### [Assignment]
Every entry in the data is to be written out exactly; no picture belongs in the copy.

### [Task material]
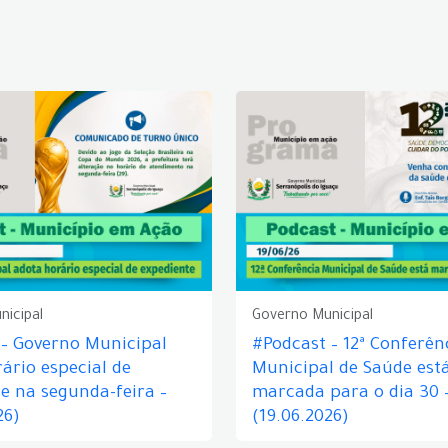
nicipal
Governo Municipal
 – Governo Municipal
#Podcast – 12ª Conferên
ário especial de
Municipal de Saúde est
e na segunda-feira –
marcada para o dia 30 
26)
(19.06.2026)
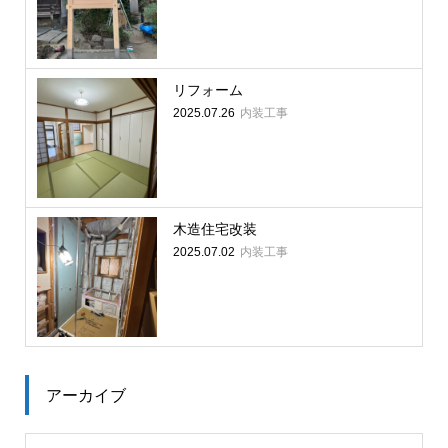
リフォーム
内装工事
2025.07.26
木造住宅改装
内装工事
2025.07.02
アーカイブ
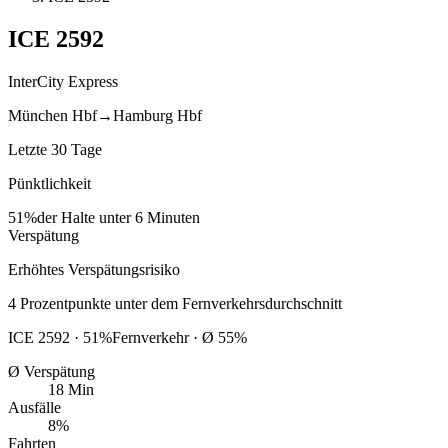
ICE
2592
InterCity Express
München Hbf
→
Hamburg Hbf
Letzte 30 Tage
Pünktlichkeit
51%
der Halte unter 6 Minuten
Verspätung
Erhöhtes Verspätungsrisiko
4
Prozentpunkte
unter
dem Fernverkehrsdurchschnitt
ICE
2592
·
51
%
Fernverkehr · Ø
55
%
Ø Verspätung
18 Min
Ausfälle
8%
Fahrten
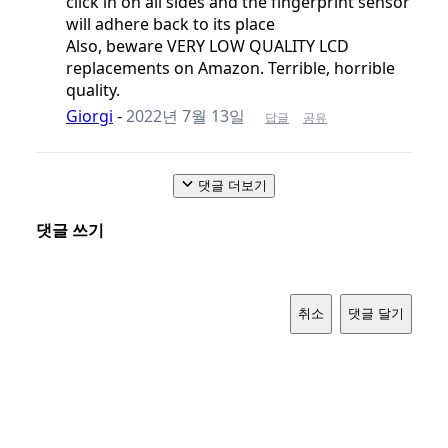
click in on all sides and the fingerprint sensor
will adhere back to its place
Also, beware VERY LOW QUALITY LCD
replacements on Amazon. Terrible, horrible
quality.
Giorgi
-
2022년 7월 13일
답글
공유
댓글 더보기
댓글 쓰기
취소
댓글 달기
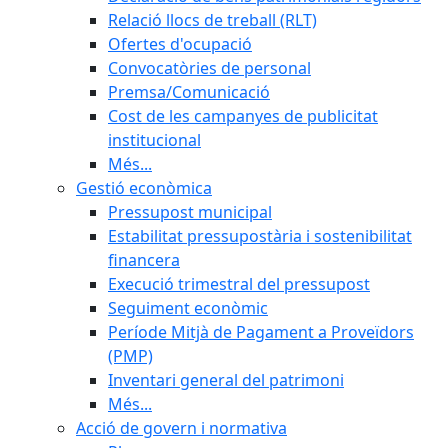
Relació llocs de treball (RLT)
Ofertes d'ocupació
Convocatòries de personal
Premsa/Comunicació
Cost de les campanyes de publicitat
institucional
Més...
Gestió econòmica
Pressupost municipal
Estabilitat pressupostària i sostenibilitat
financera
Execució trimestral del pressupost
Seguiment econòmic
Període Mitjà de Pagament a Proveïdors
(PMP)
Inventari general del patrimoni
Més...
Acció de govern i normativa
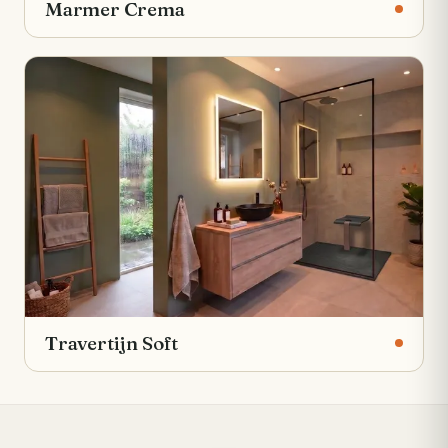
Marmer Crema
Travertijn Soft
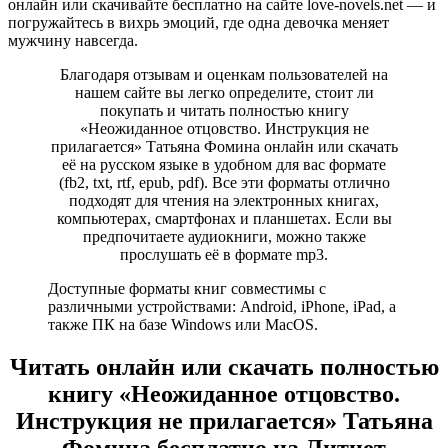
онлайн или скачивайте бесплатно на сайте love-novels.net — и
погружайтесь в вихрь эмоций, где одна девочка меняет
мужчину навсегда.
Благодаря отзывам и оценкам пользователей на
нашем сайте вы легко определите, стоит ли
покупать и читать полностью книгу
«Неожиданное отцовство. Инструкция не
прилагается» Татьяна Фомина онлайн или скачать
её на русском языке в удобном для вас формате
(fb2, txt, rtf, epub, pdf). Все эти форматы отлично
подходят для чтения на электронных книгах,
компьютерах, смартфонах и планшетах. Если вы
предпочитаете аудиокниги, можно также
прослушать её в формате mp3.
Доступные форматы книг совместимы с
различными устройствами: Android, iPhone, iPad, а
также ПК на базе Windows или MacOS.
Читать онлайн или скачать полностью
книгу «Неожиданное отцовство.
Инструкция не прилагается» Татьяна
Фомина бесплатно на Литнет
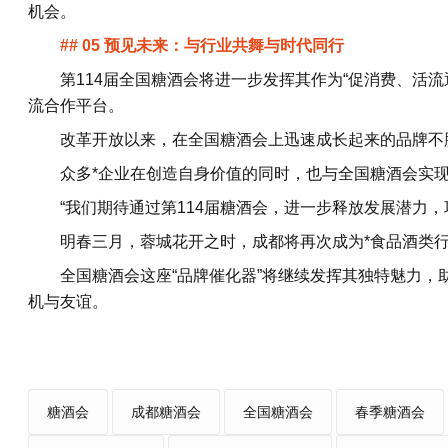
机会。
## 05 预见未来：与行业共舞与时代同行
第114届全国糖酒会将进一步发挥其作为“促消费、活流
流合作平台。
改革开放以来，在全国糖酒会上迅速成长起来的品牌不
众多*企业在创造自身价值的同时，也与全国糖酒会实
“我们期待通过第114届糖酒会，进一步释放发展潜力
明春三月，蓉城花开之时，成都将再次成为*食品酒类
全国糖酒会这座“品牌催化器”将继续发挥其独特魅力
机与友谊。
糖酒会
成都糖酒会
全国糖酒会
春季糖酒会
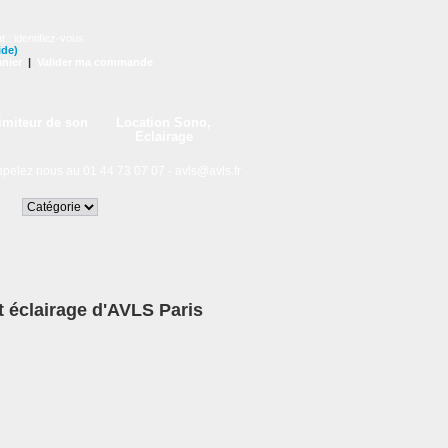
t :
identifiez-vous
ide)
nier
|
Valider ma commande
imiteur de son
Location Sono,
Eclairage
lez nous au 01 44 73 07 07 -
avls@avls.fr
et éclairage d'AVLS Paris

### [Exercise answer]
nicipal
Governo Municipal
 – Governo Municipal
#Podcast – 12ª Conferên
ário especial de
Municipal de Saúde est
e na segunda-feira –
marcada para o dia 30 
26)
(19.06.2026)
リフォーム
内装工事
2025.07.26
木造住宅改装
内装工事
2025.07.02
アーカイブ
ICE
2592
InterCity Express
München Hbf
→
Hamburg Hbf
Letzte 30 Tage
Pünktlichkeit
51%
der Halte unter 6 Minuten
Verspätung
Erhöhtes Verspätungsrisiko
4
Prozentpunkte
unter
dem Fernverkehrsdurchschnitt
ICE
2592
·
51
%
Fernverkehr · Ø
55
%
Ø Verspätung
18 Min
Ausfälle
8%
Fahrten
click in on all sides and the fingerprint sensor
will adhere back to its place
Also, beware VERY LOW QUALITY LCD
replacements on Amazon. Terrible, horrible
quality.
Giorgi
-
2022년 7월 13일
답글
공유
댓글 더보기
댓글 쓰기
취소
댓글 달기
Relació llocs de treball (RLT)
Ofertes d'ocupació
Convocatòries de personal
Premsa/Comunicació
Cost de les campanyes de publicitat
institucional
Més...
Gestió econòmica
Pressupost municipal
Estabilitat pressupostària i sostenibilitat
financera
Execució trimestral del pressupost
Seguiment econòmic
Període Mitjà de Pagament a Proveïdors
(PMP)
Inventari general del patrimoni
Més...
Acció de govern i normativa
Marmer Crema
Travertijn Soft
онлайн или скачивайте бесплатно на сайте love-novels.net — и
погружайтесь в вихрь эмоций, где одна девочка меняет
мужчину навсегда.
Благодаря отзывам и оценкам пользователей на
нашем сайте вы легко определите, стоит ли
покупать и читать полностью книгу
«Неожиданное отцовство. Инструкция не
прилагается» Татьяна Фомина онлайн или скачать
её на русском языке в удобном для вас формате
(fb2, txt, rtf, epub, pdf). Все эти форматы отлично
подходят для чтения на электронных книгах,
компьютерах, смартфонах и планшетах. Если вы
предпочитаете аудиокниги, можно также
прослушать её в формате mp3.
Доступные форматы книг совместимы с
различными устройствами: Android, iPhone, iPad, а
также ПК на базе Windows или MacOS.
Читать онлайн или скачать полностью
книгу «Неожиданное отцовство.
Инструкция не прилагается» Татьяна
Фомина бесплатно на Литнет
机会。
## 05 预见未来：与行业共舞与时代同行
第114届全国糖酒会将进一步发挥其作为“促消费、活流
流合作平台。
改革开放以来，在全国糖酒会上迅速成长起来的品牌不
众多*企业在创造自身价值的同时，也与全国糖酒会实
“我们期待通过第114届糖酒会，进一步释放发展潜力
明春三月，蓉城花开之时，成都将再次成为*食品酒类
全国糖酒会这座“品牌催化器”将继续发挥其独特魅力
机与友谊。
糖酒会
成都糖酒会
全国糖酒会
春季糖酒会
t :
identifiez-vous
ide)
nier
|
Valider ma commande
imiteur de son
Location Sono,
Eclairage
lez nous au 01 44 73 07 07 -
avls@avls.fr
et éclairage d'AVLS Paris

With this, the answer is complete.